一人当たりで中国の約3倍二酸化炭素を排出している日本は本当に「何もしなくていい」のか。 何もしないままで中国に削減を要求するなどあまりにご都合主義ではないか。 それとも 「何もしないまま」で、一人当たり日本人なみの二酸化炭素排出を中国に対して(さらにはすべての途上国に対して)容認するというのだろうか。

 もしそうだとすれば、地球環境にとって甚大な影響を与えるのみならず、資源も将来に残せない可能性が高まることは明らかであろう。

 武田氏は「地球温暖化」や「資源の大量浪費」について「全く問題ない」という立場ではなかったはずである。だとすれば 「これまで資源を大量に浪費し、温暖化の原因を作ってきた“先進国”が率先して削減を進めて行くべきだ 」というのは全く当然ではないか。一人当たりで中国の約3倍二酸化炭素を排出している日本が“無関係だ”などという主張はどう考えても成り立ちがたい。
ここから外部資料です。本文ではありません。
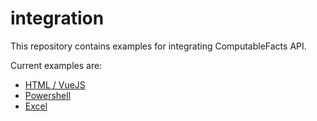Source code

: # integration

This repository contains examples for integrating ComputableFacts API.

Current examples are:

* [HTML / VueJS](html-js)
* [Powershell](powershell/materialize-sql/README.md)
* [Excel](excel)

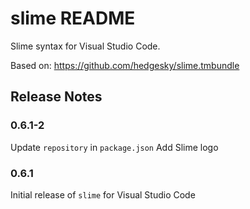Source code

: # slime README

Slime syntax for Visual Studio Code.

Based on: https://github.com/hedgesky/slime.tmbundle


## Release Notes

### 0.6.1-2

Update `repository` in `package.json`
Add Slime logo

### 0.6.1

Initial release of `slime` for Visual Studio Code

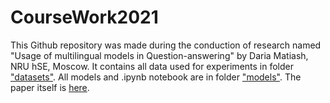 # CourseWork2021
This Github repository was made during the conduction of research named "Usage of multilingual models in Question-answering" by Daria Matiash, NRU hSE, Moscow.
It contains all data used for experiments in folder ["datasets"](). All models and .ipynb notebook are in folder ["models"](). The paper itself is [here]().
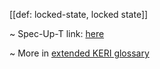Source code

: [[def: locked-state, locked state]]

~ Spec-Up-T link: <a href='https://weboftrust.github.io/WOT-terms/docs/glossary/locked-state'>here</a>

~ More in <a href="https://weboftrust.github.io/WOT-terms/docs/glossary/locked-state">extended KERI glossary</a>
日本は一人当たりでも世界第9位の排出国 (アメリカ、ブルネイ、オーストラリア、シンガポール、カナダ、ロシア、ドイツ、イギリスに次ぐ)であることを忘れてはならない。
http://www.s-yamaga.jp/kankyo/kankyo-kankyo-5.htm

アメリカやヨーロッパ、中国は二酸化炭素排出の総量が莫大 だから特に問題なのだ、と主張されるかもしれない。しかしながら、 国単位で見ればヨーロッパのどの国と比べても「日本国の排出量」は多い 。(米国、中国、ロシアについで世界で4番目)このような事実を脇において「日本は関係ない」などとよく言えるものである。